Rabbi Levi Telsner, who was visiting urgent care due to a foot injury, said that the government’s policy change would “absolutely” discourage him from regularly getting COVID tests.
“It’s not very happy that you have to pay $75 or $125 for a test,” Telsner said. “I have to fly soon to Chicago, I don’t know if I need one, but if I need one it’s gonna be very expensive.”
Dee Santana, a freelance makeup artist from Crown Heights, said that throughout the pandemic she has been an “obsessive” tester, both for her own personal health and because many on-set jobs require negative tests. Some jobs would test on-site, while others require a PCR in advance.
But now, she is in a state of limbo over whether her professional and personal need to regularly test will break her bank.
“Any person should be able to get tested at any time,” Santana said. “It’s gonna have an insane impact.”
‘The dumbest way to say America’s back’
The feds’ move may also prove counterproductive from a financial standpoint, Hershkop postulates: if there’s another wave, and the government is not paying for testing, many people will stay home rather than seek a test. While the impact will likely be mitigated somewhat by the state and city distribution of millions of at-home tests, those are notably less reliable. As a result, with fewer people affirmatively seeking care, more and more patients may seek care at an emergency room, which is far more expensive.
“Every single patient who came here to get a COVID test, the government got a good deal out of us,” Hershkop said. “Because we were screening that person to make sure they don’t end up in the ER, or only end up in the ER if really needed. We’re saving the government money, I’m confident about that, and we’re saving the insurance companies money. So many people won’t get a test and they’ll just get sicker and wait.”
“One day in the ICU,” he noted, “you could pay for 1,000 COVID tests with that bill.”
During the Omicron wave this winter, positive tests and positivity rates skyrocketed to heights above any seen prior in the pandemic. While Omicron is highly contagious, what’s also undeniable is more people got tested during Omicron than any other point in the pandemic: on Jan. 7, the day that cases peaked in New York State, over 425,000 people got tested. These days, an average weekday will see only 100,000 or so tests performed.

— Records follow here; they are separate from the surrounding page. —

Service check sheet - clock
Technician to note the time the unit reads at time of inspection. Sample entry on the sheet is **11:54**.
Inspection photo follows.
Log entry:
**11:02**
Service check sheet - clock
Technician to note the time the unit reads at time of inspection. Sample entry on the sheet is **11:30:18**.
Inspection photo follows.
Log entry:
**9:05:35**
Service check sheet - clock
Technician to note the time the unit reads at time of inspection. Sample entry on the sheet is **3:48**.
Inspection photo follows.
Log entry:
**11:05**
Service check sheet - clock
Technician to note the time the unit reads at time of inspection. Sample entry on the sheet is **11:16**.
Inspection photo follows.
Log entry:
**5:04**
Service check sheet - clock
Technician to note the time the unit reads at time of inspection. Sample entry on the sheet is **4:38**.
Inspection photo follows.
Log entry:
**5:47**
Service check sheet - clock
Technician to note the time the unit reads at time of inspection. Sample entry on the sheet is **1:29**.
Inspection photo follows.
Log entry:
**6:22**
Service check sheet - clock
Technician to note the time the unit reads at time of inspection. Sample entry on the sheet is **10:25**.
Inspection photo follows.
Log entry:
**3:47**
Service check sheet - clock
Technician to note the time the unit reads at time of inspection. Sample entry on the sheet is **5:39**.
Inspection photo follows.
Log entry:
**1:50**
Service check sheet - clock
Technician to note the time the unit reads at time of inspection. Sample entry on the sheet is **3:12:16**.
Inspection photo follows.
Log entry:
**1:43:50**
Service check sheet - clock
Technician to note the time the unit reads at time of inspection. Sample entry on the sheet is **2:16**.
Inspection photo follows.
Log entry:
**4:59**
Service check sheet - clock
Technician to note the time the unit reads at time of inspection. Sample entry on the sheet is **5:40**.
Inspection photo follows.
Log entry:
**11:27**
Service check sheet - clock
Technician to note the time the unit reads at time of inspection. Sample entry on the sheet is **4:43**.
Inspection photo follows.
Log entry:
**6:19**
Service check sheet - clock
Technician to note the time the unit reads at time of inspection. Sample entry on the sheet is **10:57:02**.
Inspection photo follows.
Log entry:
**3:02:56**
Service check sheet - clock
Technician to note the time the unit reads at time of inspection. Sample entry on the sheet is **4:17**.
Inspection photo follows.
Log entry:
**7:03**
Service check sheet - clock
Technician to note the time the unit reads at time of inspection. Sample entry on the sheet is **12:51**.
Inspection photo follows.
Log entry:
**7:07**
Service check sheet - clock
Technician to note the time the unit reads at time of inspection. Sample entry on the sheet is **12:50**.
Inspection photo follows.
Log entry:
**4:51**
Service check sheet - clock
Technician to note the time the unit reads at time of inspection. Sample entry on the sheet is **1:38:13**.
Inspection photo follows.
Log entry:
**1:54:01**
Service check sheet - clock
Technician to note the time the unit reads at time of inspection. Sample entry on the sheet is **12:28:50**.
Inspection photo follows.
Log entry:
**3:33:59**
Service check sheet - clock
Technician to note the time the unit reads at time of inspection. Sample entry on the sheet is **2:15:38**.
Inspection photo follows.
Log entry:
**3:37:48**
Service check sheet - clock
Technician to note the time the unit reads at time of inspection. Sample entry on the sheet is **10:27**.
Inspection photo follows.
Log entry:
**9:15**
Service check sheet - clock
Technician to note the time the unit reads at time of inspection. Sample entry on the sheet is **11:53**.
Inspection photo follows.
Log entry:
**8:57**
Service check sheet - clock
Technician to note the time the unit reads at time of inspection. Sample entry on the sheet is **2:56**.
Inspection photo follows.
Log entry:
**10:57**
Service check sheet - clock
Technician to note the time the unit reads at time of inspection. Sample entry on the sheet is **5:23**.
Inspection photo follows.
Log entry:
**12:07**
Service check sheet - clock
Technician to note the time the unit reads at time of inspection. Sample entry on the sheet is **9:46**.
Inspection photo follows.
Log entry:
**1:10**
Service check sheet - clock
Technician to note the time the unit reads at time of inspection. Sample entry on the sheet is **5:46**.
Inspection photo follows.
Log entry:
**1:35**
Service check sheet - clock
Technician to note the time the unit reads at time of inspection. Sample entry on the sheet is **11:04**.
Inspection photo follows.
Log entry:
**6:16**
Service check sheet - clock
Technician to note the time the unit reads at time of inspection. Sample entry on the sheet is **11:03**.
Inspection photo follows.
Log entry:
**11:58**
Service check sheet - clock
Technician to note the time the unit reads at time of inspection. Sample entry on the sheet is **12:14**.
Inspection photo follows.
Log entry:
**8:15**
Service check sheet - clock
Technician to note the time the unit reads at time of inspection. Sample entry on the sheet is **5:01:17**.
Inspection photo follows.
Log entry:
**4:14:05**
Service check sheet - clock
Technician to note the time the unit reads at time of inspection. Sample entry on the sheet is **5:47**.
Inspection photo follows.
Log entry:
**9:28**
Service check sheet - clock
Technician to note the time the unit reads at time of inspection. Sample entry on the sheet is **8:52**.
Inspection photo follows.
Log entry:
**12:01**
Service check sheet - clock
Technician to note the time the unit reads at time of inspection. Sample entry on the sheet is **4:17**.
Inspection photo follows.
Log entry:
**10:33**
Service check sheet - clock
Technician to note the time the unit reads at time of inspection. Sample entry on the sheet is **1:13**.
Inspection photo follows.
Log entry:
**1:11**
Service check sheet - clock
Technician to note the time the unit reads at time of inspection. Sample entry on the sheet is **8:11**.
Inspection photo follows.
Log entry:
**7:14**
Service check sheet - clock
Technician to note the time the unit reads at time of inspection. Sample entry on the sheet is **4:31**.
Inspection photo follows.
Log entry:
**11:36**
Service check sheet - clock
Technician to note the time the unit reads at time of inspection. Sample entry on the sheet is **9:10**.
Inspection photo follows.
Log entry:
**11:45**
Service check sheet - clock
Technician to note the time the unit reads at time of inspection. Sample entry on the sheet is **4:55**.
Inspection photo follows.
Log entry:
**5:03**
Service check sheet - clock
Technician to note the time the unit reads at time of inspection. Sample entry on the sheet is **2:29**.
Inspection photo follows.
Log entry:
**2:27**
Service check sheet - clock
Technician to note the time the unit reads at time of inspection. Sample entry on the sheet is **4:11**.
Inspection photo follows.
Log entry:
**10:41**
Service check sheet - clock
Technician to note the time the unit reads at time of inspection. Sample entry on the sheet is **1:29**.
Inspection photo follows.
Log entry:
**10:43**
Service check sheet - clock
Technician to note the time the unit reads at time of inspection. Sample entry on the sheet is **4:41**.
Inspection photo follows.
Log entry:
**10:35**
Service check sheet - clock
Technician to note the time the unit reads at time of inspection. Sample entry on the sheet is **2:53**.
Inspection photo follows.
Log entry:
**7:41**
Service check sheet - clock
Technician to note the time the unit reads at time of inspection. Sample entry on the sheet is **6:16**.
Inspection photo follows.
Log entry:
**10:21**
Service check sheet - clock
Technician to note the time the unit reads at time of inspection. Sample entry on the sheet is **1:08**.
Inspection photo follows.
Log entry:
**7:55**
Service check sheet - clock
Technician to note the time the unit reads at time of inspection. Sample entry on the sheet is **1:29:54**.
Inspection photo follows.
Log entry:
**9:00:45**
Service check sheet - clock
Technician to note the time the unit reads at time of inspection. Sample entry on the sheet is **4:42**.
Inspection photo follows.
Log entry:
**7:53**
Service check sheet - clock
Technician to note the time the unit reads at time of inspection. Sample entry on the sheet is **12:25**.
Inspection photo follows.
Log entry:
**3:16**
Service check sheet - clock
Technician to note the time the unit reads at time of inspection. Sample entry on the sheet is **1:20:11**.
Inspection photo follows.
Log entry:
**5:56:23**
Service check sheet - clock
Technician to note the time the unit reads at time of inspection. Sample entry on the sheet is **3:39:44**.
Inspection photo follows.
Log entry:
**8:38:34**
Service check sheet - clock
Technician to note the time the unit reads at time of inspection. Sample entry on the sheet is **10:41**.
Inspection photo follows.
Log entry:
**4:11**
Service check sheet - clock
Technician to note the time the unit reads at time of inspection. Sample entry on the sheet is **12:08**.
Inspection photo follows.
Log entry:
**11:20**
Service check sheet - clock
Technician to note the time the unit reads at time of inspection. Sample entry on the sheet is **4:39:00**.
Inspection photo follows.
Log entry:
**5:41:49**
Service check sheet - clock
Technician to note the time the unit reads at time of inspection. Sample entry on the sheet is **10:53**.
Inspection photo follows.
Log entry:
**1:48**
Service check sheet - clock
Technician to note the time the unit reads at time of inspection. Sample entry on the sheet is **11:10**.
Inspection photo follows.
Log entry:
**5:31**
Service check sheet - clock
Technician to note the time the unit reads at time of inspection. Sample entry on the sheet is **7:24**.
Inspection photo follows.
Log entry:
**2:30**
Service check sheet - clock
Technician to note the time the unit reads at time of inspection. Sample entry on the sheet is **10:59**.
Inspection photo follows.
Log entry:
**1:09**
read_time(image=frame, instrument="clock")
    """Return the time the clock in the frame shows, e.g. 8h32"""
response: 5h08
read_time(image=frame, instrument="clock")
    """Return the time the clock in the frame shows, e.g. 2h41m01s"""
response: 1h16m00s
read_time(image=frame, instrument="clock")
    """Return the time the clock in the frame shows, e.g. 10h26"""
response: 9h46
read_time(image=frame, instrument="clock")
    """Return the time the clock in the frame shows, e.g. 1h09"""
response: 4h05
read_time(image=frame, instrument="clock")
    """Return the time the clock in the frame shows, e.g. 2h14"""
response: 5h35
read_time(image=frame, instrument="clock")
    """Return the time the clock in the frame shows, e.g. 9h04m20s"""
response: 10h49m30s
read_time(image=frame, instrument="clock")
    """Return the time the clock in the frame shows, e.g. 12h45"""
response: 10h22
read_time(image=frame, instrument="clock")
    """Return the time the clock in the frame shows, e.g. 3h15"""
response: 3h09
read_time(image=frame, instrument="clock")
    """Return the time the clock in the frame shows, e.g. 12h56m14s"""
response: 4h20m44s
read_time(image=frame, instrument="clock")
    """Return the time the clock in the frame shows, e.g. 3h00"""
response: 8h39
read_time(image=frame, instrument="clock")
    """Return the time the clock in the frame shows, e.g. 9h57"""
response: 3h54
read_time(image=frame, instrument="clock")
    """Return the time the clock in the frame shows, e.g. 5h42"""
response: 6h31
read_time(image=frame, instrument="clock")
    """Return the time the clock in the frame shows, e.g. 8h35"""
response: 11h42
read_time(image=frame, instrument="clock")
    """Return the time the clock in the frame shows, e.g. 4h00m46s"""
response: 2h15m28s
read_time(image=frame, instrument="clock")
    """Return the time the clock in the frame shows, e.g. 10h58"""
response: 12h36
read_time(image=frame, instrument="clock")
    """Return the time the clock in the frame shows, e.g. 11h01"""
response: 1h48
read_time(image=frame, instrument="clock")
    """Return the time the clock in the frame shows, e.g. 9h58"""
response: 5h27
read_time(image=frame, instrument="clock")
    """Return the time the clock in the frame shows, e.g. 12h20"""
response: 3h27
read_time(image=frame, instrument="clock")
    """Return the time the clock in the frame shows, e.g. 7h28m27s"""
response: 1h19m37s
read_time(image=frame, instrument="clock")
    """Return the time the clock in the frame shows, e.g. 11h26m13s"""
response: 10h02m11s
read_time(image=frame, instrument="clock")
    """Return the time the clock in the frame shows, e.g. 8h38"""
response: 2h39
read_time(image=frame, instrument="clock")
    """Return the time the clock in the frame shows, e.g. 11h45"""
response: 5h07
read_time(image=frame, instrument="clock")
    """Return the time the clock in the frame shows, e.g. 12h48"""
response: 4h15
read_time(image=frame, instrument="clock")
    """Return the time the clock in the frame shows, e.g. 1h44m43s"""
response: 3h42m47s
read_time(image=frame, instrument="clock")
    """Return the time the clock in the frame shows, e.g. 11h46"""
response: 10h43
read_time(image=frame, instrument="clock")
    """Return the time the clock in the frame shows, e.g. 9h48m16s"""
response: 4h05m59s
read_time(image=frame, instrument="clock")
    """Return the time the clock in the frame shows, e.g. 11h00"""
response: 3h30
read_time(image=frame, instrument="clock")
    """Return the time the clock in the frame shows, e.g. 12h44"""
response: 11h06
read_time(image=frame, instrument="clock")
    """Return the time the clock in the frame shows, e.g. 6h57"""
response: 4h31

Since New York doesn’t record home test results in its official data, and with money acting once again as a barrier, the next wave may not be reflected fully in the data — and it’s possible that that’s happening right now.
“We’re gonna prepare for another wave, another variant, it’s just never gonna end,” Santana said. “And now even worse, people are already hesitant to be on top of it, people are just not gonna pay out of pocket.”
Hershkop suspects that the funding lapsed as part of government’s campaign to present New York and America as having successfully combatted the pandemic, and to reopen and return to normal. But at the end of the day, it may serve as yet another example of America failing to learn from its mistakes.
“This is the dumbest way to say America’s back,” Hershkop said. “It’s outlandish.”